(Collected data entries)
________________________

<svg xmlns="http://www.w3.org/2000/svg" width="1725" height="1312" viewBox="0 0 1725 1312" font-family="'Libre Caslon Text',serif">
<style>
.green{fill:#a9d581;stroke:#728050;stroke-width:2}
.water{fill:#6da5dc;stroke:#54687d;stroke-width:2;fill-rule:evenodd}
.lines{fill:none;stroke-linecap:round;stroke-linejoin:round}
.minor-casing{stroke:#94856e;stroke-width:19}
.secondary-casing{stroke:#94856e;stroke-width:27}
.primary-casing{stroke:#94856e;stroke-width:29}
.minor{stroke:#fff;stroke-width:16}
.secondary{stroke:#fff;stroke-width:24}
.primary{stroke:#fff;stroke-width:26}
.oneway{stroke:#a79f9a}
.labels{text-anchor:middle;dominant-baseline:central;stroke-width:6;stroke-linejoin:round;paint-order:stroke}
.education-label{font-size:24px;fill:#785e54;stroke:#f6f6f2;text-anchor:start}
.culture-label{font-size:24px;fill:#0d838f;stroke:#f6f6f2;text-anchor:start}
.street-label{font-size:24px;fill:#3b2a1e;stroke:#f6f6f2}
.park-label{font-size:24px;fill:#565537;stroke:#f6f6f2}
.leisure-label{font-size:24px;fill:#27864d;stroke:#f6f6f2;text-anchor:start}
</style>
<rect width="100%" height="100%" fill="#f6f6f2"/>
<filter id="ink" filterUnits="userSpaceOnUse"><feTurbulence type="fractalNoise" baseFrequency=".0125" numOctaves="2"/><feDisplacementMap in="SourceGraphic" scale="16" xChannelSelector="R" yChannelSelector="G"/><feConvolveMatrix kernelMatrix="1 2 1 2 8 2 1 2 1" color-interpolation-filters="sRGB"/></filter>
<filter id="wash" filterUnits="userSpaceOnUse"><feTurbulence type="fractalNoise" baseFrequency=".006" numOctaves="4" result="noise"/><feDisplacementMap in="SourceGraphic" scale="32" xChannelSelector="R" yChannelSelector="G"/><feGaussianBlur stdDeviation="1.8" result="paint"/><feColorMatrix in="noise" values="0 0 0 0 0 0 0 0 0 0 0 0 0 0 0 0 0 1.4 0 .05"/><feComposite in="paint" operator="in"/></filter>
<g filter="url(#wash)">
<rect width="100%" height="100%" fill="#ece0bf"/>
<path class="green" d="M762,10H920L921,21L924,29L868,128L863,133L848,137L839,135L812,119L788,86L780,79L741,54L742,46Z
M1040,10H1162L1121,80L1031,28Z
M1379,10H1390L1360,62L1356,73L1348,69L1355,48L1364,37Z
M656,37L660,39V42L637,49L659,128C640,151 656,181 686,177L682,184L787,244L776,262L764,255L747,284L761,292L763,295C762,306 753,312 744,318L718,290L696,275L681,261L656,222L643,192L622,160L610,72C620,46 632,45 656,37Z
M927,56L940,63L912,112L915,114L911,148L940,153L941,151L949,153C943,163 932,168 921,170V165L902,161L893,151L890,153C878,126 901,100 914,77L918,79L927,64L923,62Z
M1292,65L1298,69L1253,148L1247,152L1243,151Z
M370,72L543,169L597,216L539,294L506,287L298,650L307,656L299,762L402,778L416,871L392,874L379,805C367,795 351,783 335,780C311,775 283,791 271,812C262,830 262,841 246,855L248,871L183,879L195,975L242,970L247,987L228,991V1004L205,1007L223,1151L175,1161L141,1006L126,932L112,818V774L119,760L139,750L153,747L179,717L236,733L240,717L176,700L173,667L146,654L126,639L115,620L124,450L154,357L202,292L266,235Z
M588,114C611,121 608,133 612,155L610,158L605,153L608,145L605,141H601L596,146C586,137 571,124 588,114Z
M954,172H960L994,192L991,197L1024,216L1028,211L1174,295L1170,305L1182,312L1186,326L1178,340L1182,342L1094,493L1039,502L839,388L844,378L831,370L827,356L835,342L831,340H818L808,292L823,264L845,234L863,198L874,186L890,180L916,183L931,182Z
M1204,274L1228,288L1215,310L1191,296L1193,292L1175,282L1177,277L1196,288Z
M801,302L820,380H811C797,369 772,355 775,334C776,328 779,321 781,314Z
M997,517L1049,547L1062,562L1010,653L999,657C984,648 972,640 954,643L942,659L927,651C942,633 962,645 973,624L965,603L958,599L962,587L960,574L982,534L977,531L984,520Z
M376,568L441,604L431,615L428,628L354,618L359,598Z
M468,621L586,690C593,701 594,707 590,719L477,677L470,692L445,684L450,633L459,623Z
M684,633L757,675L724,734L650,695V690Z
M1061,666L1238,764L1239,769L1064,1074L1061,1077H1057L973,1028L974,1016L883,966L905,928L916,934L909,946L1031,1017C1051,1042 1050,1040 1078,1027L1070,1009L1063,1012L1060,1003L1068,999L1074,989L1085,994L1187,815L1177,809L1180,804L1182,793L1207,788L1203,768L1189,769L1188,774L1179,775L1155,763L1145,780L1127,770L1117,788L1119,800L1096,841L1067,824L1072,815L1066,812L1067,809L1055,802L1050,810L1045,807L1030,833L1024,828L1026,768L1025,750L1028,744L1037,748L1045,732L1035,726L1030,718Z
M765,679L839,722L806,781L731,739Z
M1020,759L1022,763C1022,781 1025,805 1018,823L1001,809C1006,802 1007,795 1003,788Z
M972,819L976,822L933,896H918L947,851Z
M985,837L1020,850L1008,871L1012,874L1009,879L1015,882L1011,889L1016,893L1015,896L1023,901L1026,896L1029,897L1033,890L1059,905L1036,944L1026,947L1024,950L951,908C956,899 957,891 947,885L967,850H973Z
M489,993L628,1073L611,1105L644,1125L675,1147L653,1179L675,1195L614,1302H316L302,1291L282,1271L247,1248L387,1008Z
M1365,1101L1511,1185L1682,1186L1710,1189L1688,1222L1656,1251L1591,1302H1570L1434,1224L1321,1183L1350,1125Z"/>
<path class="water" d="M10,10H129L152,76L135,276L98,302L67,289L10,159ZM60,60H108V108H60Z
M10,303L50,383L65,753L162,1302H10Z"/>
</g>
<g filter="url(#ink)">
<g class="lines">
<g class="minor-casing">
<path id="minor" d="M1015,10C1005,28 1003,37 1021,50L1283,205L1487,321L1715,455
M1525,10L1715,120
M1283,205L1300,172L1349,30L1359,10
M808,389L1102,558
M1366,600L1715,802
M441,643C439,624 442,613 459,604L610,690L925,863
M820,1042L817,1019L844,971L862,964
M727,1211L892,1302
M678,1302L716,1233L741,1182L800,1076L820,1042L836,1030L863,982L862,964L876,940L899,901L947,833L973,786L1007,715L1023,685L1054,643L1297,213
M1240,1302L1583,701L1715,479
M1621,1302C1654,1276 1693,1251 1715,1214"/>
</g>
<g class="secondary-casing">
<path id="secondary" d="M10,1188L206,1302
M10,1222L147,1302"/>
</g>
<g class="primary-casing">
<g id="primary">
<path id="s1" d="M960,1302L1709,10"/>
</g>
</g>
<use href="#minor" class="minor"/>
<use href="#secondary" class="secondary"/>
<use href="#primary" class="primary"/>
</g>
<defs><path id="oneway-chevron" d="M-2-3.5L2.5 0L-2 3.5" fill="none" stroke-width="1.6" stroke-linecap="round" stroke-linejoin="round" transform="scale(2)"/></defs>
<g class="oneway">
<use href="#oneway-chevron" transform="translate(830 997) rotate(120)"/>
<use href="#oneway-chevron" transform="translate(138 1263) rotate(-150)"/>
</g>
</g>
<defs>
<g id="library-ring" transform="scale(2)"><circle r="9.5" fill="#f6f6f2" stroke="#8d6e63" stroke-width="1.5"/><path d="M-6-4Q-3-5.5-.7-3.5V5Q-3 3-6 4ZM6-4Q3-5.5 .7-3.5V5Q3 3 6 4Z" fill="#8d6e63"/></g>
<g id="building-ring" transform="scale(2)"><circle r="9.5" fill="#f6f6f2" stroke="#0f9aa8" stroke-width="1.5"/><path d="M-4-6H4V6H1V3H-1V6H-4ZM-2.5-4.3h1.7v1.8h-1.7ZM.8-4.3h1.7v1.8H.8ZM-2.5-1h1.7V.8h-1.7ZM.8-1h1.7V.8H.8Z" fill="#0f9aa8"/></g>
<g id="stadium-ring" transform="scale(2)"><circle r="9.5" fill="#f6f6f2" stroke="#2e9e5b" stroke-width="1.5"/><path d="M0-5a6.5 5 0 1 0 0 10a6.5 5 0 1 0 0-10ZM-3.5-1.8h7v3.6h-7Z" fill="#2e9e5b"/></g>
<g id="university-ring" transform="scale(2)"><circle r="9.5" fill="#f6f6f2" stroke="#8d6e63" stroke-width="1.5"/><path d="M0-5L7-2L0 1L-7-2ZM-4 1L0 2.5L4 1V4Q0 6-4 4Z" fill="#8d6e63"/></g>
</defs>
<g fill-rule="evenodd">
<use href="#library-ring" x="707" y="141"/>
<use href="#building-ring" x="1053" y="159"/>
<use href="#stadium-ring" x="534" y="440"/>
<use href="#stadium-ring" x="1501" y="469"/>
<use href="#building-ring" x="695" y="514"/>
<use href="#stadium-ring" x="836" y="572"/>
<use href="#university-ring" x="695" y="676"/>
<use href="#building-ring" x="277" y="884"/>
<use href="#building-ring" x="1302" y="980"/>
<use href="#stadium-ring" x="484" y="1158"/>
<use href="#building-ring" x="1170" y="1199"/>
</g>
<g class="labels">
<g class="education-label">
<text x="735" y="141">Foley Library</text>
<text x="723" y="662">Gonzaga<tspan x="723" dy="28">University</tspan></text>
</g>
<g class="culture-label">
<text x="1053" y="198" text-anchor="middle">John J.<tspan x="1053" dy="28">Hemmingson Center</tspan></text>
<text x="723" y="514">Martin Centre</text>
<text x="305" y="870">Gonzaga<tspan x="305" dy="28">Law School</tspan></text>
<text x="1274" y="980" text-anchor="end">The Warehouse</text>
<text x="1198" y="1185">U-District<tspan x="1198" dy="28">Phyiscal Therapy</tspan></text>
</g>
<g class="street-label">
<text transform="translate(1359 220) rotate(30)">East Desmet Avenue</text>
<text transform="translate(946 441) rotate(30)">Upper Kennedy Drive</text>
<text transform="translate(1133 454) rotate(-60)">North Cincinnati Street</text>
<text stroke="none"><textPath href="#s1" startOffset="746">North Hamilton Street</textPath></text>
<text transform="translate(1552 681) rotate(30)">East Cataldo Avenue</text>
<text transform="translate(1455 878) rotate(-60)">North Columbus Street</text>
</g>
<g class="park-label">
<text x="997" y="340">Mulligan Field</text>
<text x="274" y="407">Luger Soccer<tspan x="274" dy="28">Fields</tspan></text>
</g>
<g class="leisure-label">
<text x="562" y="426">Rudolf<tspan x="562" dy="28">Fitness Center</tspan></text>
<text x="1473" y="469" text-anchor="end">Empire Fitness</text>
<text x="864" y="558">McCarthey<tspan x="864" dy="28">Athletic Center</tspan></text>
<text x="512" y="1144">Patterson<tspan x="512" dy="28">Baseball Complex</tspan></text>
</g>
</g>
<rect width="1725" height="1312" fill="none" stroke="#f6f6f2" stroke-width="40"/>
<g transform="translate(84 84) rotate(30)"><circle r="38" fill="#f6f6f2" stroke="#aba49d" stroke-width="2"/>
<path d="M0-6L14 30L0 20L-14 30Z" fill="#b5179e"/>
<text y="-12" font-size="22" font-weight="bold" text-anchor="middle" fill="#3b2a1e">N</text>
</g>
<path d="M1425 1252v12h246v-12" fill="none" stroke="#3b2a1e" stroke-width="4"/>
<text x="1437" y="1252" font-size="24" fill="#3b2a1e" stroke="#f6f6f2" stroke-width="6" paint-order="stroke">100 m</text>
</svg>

________________________

- **Brief**:
Check each line in the records above for the word "lines". Return those that have it.

- **Written answer**:
.lines{fill:none;stroke-linecap:round;stroke-linejoin:round}
<g class="lines">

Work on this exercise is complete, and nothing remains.